---------- Fragmento del documento

Lo leía ayer en las declaraciones de Mercedes Milá que reproducía Sánchez-Mellado en su columna: “Verás cuando sepáis el tiempo que pasa el lector con vosotros y lo rápido que cambian…”.
En la tele cambian la mueca en respuesta a la gráfica de la audiencia. Veracidad y viralidad, que es el grial. Meterse dentro de esas corrientes que son como fenómenos naturales en la red: tormentas, borrascas, que empiezan, recorren medio planeta y mueren de repente.
¿Y la independencia? La misma palabra parece antigua, arcaica. Suena casi como ser casto, o virtuoso, dadivoso… Palabras del ayer.
La medición televisiva ha llegado. Una relación audiovisual con el lector. Pero de un modo aún más radical. Pocos negocios pueden conocer a su cliente como el periodista. Hábitos horarios, formas de acceso, tiempo de navegación, prioridades, intereses, no hace falta encuesta, se sabe todo, se conoce demasiado. El lector pierde ese último halo de misterio, de romanticismo, que llevaba al periodista a abrir sus cartas como las de una novia. El periodismo entra de lleno en las técnicas de medición, en lo cuantitativo, y supongo que deberá revalorizar lo otro, lo cualitativo.
Rehabilitarlo de alguna forma. Pero hemos llamado “basura” a todo lo actual. Lo rápido, lo barato, lo telerreal… Y ahora toca descubrirle las flores al erial.
Para crear valor tendrá primero que revelarlo. La evaluación económica de eso quizás sea una revolución o forme parte de otra Nueva Economía, no lo sé (¿pero no es apasionante?).
Por otra parte, la sustitución del periódico no es sólo un cambio en el medio, se rompe la unidad espacio-tiempo en cita con el lector, pero además la jerarquía, el tacto, y sobre todo el objeto. El periodismo pierde su autonomía como objeto y pasa al océano de internet. Un cosmos. Un caos. Eso, una trama cósmica de contenidos. Me recuerda a esos colonos que llegaban de sus lugares de siglos a la inmensidad de América. A establecerse. Lo primero era la propiedad, lo segundo sacarle rendimiento.
El periodista trabaja en esa trama cósmica casi con el requisito de la precariedad, de la continuidad, de la perpetua reacción (estímulo-reacción fosilizado, cronificado, ¡tortura! ¡Casillizado! ¡Reumatismo progresivo en la respuesta!), con el huso horario dislocado, incluso se le va poniendo ese acento, entre robótico y sudamericano, de teleoperador.
Teleoperador es, de alguna manera. Gladis María de un flujo distinto.

--------------------
---------- Datos mostrados

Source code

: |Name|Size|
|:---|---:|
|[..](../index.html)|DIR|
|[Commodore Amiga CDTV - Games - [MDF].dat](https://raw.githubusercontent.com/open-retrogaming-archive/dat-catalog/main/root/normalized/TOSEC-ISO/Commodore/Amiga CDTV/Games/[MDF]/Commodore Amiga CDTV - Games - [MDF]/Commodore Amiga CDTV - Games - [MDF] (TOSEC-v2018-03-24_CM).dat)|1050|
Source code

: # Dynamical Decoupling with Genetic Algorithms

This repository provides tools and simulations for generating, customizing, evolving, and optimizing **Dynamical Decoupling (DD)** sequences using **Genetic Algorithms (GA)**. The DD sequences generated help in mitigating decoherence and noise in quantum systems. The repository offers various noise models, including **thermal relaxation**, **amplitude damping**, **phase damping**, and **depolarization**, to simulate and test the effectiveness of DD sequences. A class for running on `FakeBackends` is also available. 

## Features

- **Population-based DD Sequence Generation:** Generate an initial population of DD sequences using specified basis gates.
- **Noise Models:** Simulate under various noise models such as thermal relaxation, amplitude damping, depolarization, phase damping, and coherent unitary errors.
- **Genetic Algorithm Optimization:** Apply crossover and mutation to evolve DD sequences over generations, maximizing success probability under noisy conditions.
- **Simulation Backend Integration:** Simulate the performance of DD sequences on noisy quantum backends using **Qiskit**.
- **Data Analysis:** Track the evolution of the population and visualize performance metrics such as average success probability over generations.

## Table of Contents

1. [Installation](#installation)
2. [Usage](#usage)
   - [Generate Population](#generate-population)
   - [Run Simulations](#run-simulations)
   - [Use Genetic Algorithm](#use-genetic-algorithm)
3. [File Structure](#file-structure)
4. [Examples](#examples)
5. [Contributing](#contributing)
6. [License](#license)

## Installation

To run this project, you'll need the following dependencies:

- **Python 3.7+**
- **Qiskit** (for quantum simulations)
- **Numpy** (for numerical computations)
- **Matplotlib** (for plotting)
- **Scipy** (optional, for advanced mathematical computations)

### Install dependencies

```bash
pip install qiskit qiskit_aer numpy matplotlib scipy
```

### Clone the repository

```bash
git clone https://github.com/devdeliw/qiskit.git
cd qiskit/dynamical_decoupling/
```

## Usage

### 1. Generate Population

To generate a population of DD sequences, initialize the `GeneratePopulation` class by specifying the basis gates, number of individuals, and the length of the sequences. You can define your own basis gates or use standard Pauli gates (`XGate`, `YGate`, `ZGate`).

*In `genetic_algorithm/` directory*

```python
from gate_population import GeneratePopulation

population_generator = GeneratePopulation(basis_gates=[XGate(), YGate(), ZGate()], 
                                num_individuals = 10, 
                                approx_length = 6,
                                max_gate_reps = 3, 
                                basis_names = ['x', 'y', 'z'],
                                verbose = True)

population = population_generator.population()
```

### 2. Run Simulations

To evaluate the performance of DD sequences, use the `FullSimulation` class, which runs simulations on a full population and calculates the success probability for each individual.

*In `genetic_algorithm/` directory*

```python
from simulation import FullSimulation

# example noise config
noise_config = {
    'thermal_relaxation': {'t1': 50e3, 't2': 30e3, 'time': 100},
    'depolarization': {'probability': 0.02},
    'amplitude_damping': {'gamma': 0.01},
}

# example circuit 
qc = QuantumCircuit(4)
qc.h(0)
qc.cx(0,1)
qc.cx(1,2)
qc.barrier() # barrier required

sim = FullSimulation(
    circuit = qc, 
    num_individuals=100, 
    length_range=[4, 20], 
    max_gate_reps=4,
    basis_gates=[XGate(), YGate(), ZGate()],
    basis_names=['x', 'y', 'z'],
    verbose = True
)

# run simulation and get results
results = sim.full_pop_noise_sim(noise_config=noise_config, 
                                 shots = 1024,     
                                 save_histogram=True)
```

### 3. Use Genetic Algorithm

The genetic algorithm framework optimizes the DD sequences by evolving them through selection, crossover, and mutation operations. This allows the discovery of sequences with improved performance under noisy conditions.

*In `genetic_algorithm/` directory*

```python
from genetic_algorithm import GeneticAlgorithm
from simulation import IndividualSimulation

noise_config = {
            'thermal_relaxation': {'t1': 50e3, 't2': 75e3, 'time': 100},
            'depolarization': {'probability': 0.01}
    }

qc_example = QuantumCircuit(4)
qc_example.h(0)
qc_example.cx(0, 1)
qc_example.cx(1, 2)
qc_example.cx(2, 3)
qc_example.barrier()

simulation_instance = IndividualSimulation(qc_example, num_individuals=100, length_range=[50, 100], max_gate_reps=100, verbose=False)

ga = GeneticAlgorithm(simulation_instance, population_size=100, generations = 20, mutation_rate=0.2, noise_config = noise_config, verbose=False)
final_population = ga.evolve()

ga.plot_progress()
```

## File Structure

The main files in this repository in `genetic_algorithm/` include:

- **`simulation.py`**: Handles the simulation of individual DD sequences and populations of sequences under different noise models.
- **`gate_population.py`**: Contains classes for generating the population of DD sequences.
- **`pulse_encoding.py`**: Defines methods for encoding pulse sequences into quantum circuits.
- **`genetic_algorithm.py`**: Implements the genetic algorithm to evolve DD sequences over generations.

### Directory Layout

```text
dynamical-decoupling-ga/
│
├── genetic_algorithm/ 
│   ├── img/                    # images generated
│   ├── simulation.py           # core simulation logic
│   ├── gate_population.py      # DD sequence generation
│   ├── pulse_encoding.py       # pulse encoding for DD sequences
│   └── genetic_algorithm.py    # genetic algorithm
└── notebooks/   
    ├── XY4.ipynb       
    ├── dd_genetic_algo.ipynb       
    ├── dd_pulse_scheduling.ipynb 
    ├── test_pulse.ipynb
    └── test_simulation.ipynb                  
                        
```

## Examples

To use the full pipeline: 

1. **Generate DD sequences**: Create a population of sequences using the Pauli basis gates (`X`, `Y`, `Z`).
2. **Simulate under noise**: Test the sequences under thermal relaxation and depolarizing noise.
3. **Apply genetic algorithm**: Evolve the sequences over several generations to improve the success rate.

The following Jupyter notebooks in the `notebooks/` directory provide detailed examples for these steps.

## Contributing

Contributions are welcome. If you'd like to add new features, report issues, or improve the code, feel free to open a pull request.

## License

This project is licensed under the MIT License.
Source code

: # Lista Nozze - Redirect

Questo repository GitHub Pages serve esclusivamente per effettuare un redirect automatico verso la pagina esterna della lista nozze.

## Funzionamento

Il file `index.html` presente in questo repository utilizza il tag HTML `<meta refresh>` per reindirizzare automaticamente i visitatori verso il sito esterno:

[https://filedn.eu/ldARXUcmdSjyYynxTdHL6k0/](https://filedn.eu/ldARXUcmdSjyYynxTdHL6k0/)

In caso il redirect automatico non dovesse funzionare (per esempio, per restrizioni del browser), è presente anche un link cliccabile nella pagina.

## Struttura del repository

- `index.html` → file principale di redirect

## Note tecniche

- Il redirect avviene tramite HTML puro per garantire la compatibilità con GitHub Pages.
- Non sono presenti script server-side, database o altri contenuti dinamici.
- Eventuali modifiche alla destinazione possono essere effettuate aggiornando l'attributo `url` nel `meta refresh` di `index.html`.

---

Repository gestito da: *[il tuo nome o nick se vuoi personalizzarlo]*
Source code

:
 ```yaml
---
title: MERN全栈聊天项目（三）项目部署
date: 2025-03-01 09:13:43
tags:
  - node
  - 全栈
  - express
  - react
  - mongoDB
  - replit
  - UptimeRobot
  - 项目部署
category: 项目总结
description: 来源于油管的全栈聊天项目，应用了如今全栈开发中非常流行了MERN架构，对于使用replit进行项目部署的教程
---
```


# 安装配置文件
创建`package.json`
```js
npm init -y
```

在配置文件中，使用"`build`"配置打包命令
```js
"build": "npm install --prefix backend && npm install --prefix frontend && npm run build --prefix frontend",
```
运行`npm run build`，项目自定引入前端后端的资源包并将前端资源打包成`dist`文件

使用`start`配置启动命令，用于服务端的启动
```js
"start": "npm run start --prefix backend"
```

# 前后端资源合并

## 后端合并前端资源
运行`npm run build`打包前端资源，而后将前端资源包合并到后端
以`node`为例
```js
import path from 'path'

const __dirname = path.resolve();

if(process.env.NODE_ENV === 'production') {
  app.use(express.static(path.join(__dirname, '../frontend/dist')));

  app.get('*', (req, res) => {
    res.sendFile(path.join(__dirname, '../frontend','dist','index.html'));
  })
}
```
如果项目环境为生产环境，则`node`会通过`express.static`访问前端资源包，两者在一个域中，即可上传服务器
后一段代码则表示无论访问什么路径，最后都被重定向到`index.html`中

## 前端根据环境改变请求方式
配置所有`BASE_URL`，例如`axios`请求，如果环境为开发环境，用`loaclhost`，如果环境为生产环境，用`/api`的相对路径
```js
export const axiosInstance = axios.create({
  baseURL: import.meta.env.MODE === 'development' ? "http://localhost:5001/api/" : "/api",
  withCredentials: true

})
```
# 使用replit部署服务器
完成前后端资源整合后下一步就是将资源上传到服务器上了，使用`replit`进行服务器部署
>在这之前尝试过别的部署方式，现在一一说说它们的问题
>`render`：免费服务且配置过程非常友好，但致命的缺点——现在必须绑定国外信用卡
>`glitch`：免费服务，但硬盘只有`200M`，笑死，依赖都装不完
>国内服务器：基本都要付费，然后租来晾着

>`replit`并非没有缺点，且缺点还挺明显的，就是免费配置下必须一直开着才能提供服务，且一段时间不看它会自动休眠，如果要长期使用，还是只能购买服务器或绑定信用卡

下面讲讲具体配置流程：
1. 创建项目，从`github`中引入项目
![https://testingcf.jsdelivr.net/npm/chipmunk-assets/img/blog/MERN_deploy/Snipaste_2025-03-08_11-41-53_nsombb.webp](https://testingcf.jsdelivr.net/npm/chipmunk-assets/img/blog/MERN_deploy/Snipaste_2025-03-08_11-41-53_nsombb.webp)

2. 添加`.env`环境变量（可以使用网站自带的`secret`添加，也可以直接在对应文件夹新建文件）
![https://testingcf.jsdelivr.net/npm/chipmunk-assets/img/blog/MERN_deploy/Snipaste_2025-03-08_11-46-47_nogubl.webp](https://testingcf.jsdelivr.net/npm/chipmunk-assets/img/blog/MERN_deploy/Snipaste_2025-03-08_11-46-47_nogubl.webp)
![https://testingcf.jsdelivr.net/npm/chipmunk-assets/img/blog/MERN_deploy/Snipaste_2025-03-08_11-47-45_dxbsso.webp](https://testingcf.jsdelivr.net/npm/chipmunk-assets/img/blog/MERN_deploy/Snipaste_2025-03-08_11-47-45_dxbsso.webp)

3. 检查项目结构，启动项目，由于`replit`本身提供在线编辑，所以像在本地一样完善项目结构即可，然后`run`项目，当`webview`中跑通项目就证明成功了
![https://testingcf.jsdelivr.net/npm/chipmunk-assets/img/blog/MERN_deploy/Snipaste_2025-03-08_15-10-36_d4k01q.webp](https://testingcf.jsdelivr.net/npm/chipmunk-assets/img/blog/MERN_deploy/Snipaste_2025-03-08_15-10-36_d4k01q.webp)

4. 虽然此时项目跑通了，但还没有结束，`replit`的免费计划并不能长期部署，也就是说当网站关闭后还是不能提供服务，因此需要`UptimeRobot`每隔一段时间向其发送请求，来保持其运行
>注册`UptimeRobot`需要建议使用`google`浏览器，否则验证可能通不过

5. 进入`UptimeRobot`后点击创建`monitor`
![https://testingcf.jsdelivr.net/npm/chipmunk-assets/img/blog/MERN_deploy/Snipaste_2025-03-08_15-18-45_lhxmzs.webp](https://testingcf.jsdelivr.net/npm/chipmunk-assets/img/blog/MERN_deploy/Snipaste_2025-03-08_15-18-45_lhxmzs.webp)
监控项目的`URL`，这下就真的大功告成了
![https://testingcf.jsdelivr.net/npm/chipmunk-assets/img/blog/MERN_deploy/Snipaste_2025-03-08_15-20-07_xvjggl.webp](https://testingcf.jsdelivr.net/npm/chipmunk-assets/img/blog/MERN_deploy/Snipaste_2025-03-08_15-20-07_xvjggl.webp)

--------------------

_Acciones a realizar_
1. Según el fragmento sobre el periodismo en internet, ¿adónde pasa el periodismo al perder su autonomía como objeto?
2. Copie literalmente el fragmento sobre el periodismo en internet, comenzando por "Por otra parte, la" y continuando hasta "sudamericano, de teleoperador.", ambos incluidos.
3. Prosiga el fragmento sobre el periodismo en internet a partir de su última oración.

_Sus respuestas escritas_
1. Pasa al océano de internet.

2.
Por otra parte, la sustitución del periódico no es sólo un cambio en el medio, se rompe la unidad espacio-tiempo en cita con el lector, pero además la jerarquía, el tacto, y sobre todo el objeto. El periodismo pierde su autonomía como objeto y pasa al océano de internet. Un cosmos. Un caos. Eso, una trama cósmica de contenidos. Me recuerda a esos colonos que llegaban de sus lugares de siglos a la inmensidad de América. A establecerse. Lo primero era la propiedad, lo segundo sacarle rendimiento.
El periodista trabaja en esa trama cósmica casi con el requisito de la precariedad, de la continuidad, de la perpetua reacción (estímulo-reacción fosilizado, cronificado, ¡tortura! ¡Casillizado! ¡Reumatismo progresivo en la respuesta!), con el huso horario dislocado, incluso se le va poniendo ese acento, entre robótico y sudamericano, de teleoperador.

3.
Aún se vive un romanticismo de la máquina de escribir, incluso de la pluma. Pero ha de surgir una poética del portátil, del procesador. Fuck Truman Capote (¡Fuck Nuevo Periodismo!). El periodista es un mendigo de segundos y casi recurrirá a las formas de la poesía visual en la organización del texto, al golpe publicitario, a formas hibridadas de texto e imagen.
Pero también al riesgo del tuit, sentencia imbécil, o la imitación del youtuber. La última polémica sobre Rubius me hizo gracia porque el periodismo lo juzgaba un poco dignamente callándose, callándole al lector (que bien lo sabía) que el escritor se hace semi Rubius, que imita de manera creciente a los Rubius de Youtube.
El periodista debería también reividicar, en el contenido del derecho a la información, la exigencia de lo físico, del cuerpo. La huida del plasma del político, la bunquerización de los deportistas… Si lo pensamos, todo, todos tenemos ya estrategia de comunicación. El periodista se convierte en un desencriptador, en alguien que ha de desmontarlas. Es como un hackeo de códigos comunicacionales. Un estructuralismo forzoso. Es apasionante y va más allá de la Verdad.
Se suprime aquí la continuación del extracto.